La vidéo de 15 minutes d’ébats intimes des filles à Yoff Tonghor n’en finit pas de révéler ses secrets. De scandale en scandale, elle livre peu à peu sa véritable trame. Les remous suscités par la vidéo des jeunes filles de Grand-Yoff déchaînent les commentaires les plus effarants où le faux le dispute âprement au vrai. Dans les ruelles serpentines du populeux quartier de Grand-Yoff, l’effigie de Anna, actrice principale de la séquence vidéo incriminée, achève de se consumer. Ceci depuis le mercredi 16 mai, jour où la vidéo a commencé à être transférée dans les téléphones portables par Bluetooth.

Alors qu’elle se rendait au marché de Grand-Yoff, elle tombe pile sur deux hommes qui s’échangeaient la vidéo avec des yeux lubriques et des commentaires salaces. Aïcha Dème, vendeuse de mangues sur le trottoir du marché, raconte la scène : «Elle a tiqué quand elle a su que c’était la vidéo que ces hommes se passaient. Elle a aussitôt regimbé et a interpellé les deux hommes pour qu’ils suppriment le film, mais ils se sont mis à la traiter de tous les noms d’oiseaux. C’est là qu’elle a craqué. Elle a pleuré à chaudes larmes et est rentrée sans même finir ses achats.» Pour Anna, l’enfer commence. Et dans sa maison, c’est déjà le purgatoire. Une voisine chuchote : «Elle a été co­pieusement rouée de coups par son grand-frère.

Finalement, elle a été acheminée en Guinée parce que sa famille a des parents là-bas.»

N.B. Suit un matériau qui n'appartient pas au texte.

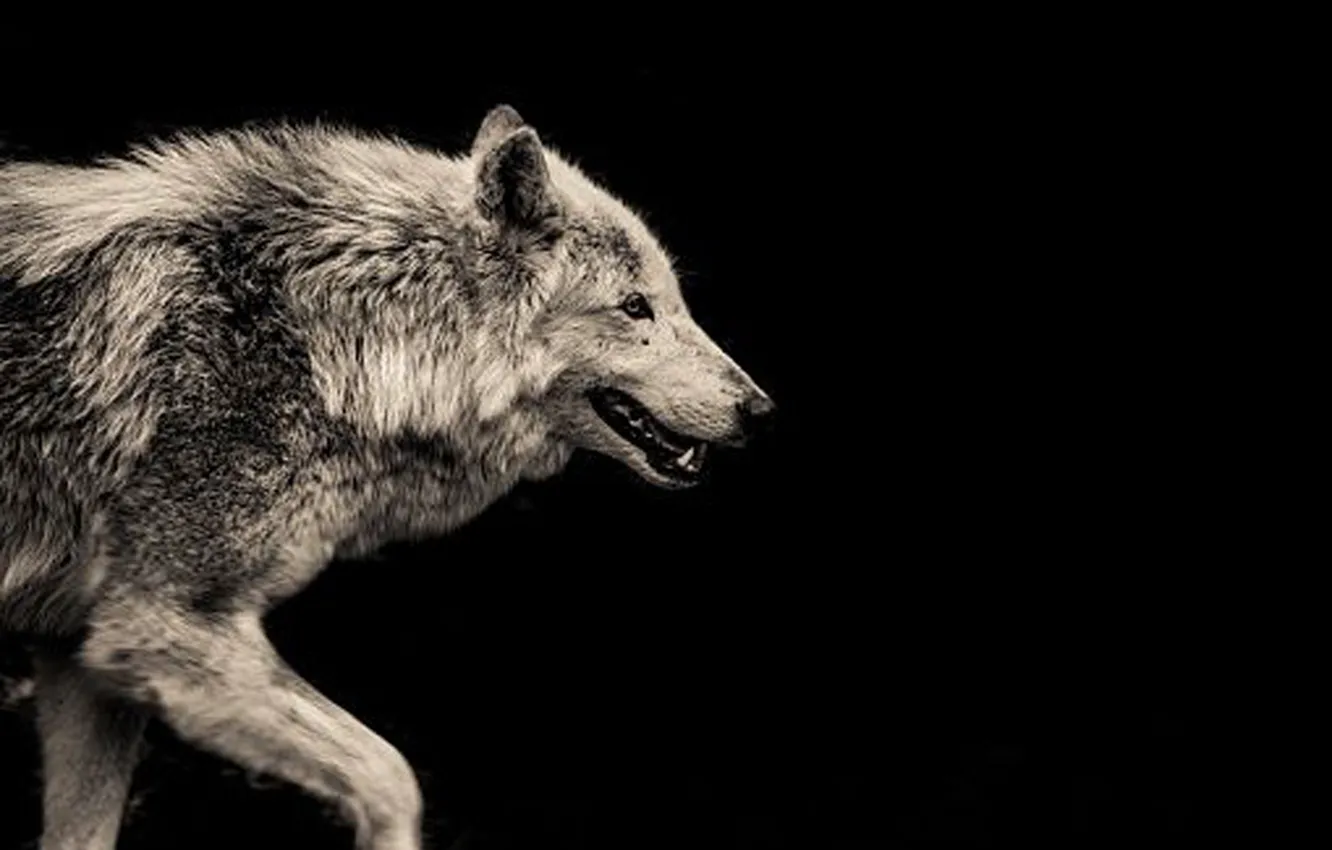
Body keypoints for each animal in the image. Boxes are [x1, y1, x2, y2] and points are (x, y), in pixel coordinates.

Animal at [0, 105, 774, 850]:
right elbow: (392, 774)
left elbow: (82, 833)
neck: (343, 338)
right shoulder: (157, 626)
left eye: (674, 302)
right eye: (635, 306)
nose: (760, 410)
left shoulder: (82, 652)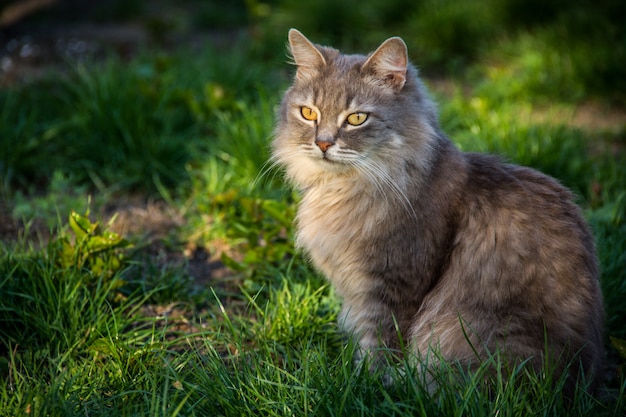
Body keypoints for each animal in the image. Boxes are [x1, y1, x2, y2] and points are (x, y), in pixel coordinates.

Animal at [270, 29, 604, 394]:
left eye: (357, 118)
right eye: (308, 113)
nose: (323, 143)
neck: (344, 188)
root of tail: (581, 379)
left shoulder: (395, 283)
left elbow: (381, 345)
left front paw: (366, 382)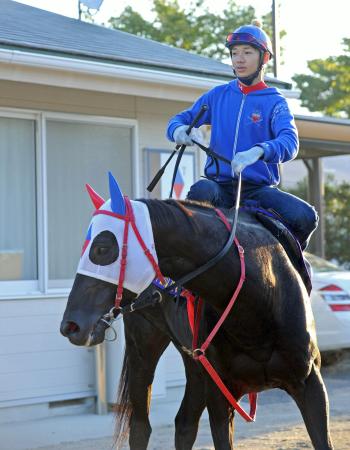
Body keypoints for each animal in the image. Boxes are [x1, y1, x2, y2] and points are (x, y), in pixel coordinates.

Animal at [60, 174, 334, 448]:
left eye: (101, 248)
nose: (70, 326)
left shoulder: (310, 385)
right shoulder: (220, 395)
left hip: (193, 363)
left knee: (184, 424)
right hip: (144, 349)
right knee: (140, 427)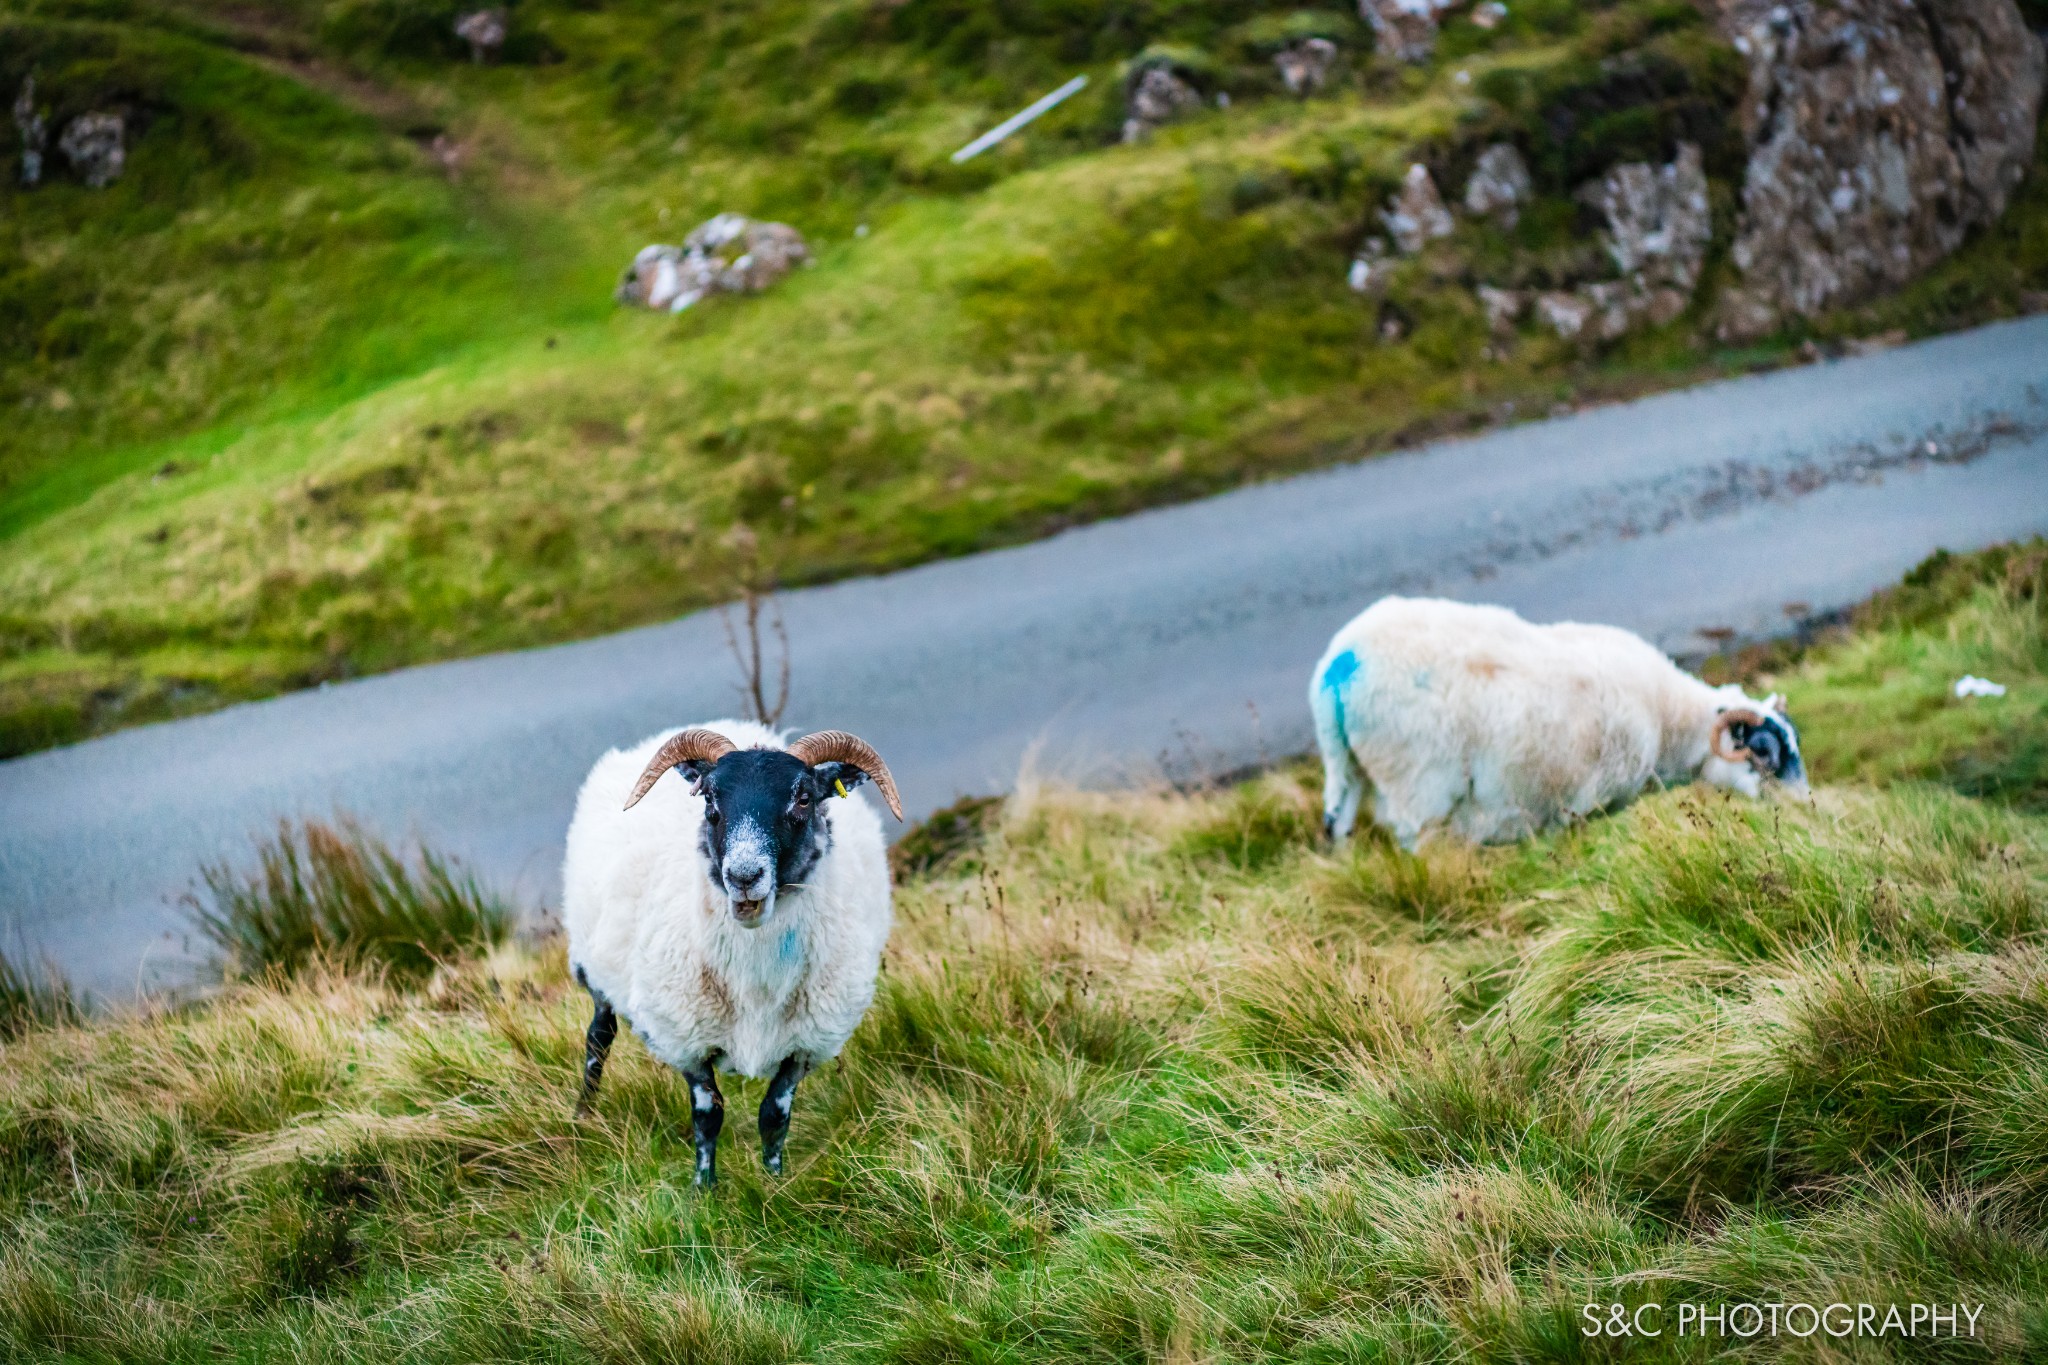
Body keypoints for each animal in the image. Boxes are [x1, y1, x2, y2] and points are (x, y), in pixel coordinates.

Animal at [569, 724, 905, 1186]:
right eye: (709, 799)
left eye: (805, 797)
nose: (744, 876)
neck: (756, 980)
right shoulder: (688, 1037)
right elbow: (708, 1116)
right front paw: (704, 1189)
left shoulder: (805, 1044)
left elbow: (774, 1117)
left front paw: (774, 1183)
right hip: (596, 970)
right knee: (597, 1041)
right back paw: (583, 1117)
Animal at [1310, 597, 1810, 843]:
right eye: (1762, 752)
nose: (1807, 806)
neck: (1670, 720)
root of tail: (1341, 665)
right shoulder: (1578, 803)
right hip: (1420, 784)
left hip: (1344, 767)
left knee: (1337, 828)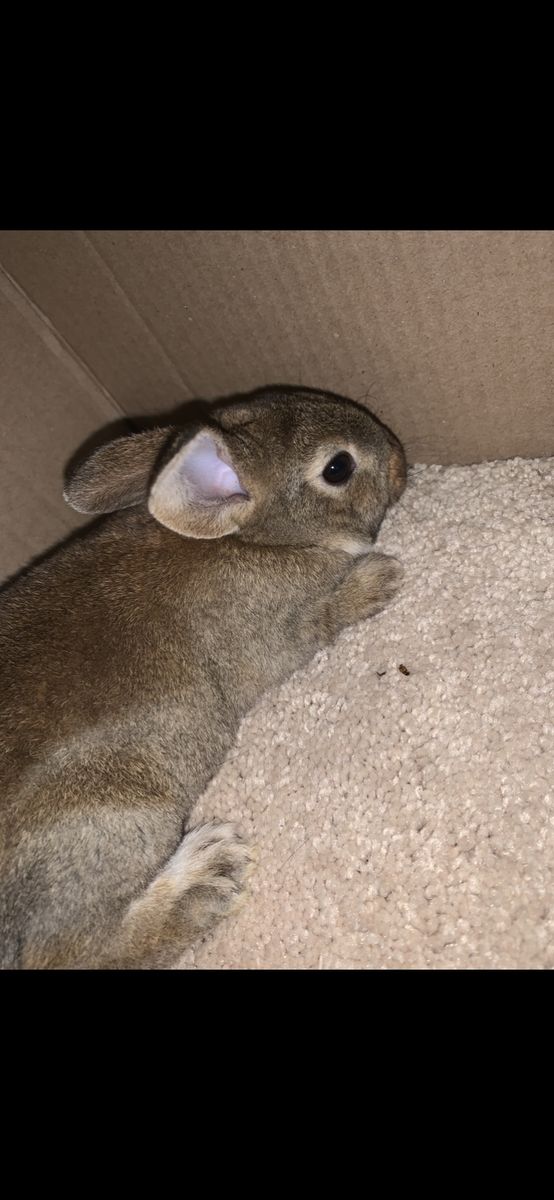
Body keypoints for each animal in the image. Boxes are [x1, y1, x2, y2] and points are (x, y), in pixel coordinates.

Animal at [0, 387, 406, 969]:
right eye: (338, 467)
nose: (399, 457)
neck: (255, 540)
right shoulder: (283, 633)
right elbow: (327, 615)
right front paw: (382, 578)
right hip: (117, 815)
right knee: (71, 950)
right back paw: (208, 874)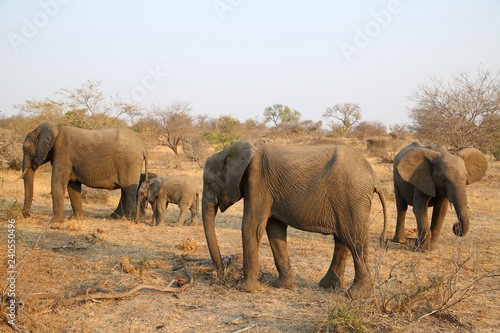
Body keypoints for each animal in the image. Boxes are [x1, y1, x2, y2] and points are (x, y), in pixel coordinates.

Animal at [200, 140, 386, 298]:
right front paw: (284, 286)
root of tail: (373, 177)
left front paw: (245, 289)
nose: (224, 278)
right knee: (342, 238)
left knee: (353, 238)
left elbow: (251, 227)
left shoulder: (257, 182)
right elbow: (274, 230)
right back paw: (328, 286)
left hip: (352, 196)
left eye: (208, 183)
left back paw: (355, 295)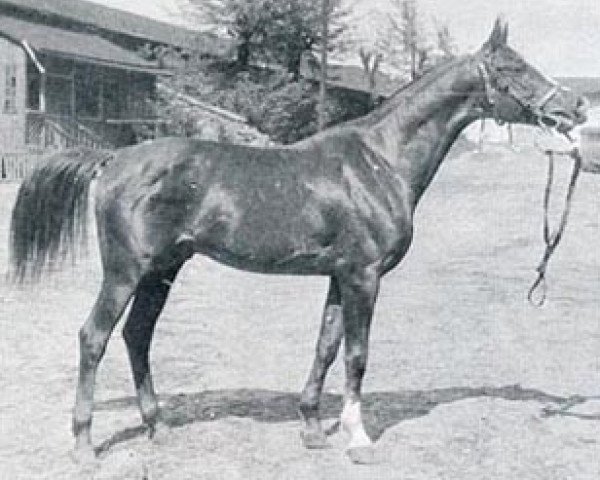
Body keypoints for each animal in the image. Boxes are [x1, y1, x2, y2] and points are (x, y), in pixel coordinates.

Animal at [8, 19, 592, 464]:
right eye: (515, 69)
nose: (578, 107)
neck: (379, 161)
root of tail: (113, 160)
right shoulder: (363, 277)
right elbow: (357, 353)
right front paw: (358, 439)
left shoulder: (340, 275)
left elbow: (326, 347)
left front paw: (312, 429)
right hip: (126, 271)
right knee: (94, 337)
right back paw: (84, 445)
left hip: (163, 270)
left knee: (137, 336)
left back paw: (158, 427)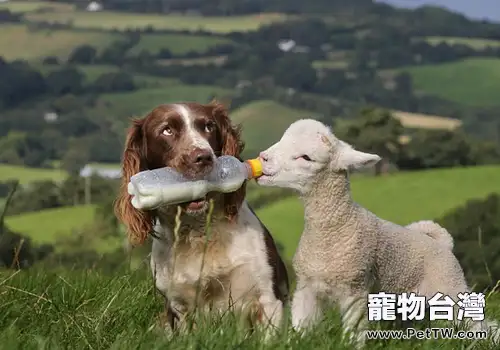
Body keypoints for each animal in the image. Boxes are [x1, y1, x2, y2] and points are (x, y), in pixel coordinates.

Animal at [114, 100, 290, 334]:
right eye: (167, 130)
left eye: (209, 126)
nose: (203, 157)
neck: (199, 232)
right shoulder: (179, 308)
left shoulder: (267, 298)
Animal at [256, 118, 498, 348]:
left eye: (306, 157)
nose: (263, 158)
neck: (333, 230)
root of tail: (442, 243)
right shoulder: (307, 287)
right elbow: (301, 327)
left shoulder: (355, 288)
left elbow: (354, 332)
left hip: (449, 285)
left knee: (480, 324)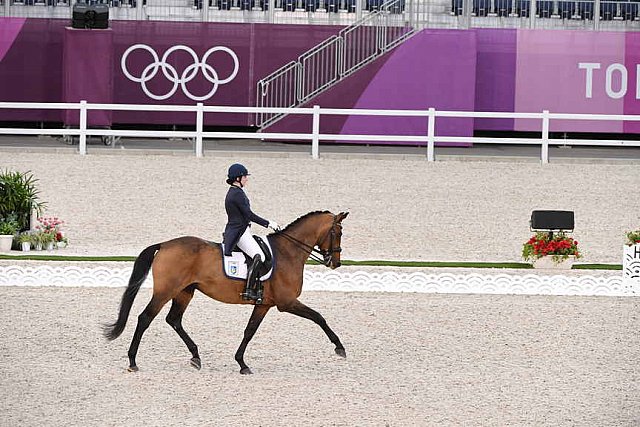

Le cauchemar de Anna et de ses copines a débuté il y a un mois, quand avec ses amies, elle a décidé après leurs cours dans une école de formation en couture de passer quelques instants de folie dans une piaule à Yoff Tonghor. Après de longs moments de délire con­tre-nature, elles se sont partagé les vidéos avec la consigne de ne jamais rien laisser filtrer. La vidéo soigneusement cachée dans un recoin du portable de l’une des filles y sera découverte après une erreur qu’on peut qualifier de monumentale. Daba Diène, une camarade affirme crânement :

«Les gens parlent à tort d’un petit ami frustré qui aurait lâché la vidéo dans la nature, mais ce n’est pas le cas. S’il y a eu fuite, c’est parce que le portable de la fille a été prêté et cette vidéo était demeurée oubliée dans un fichier. C’est ainsi que les choses se sont propagées.»

Le carambolage des conséquences devient insupportable. Déjà dans leur école, elles paient cash leur comportement. Dans la vidéo où Anna s’est illustrée avec ses amies les blouses de l’établissement où elles sont en formation y sont clairement exhibées à la fin des ébats sexuels. Quand la vidéo a commencé à faire le buzz, la direction de l’établissement n’a pas hésité à les renvoyer.

A Grand-Yoff, la famille de Anna est dans la tourmente. Celles de ses copines aussi n’en mènent pas large.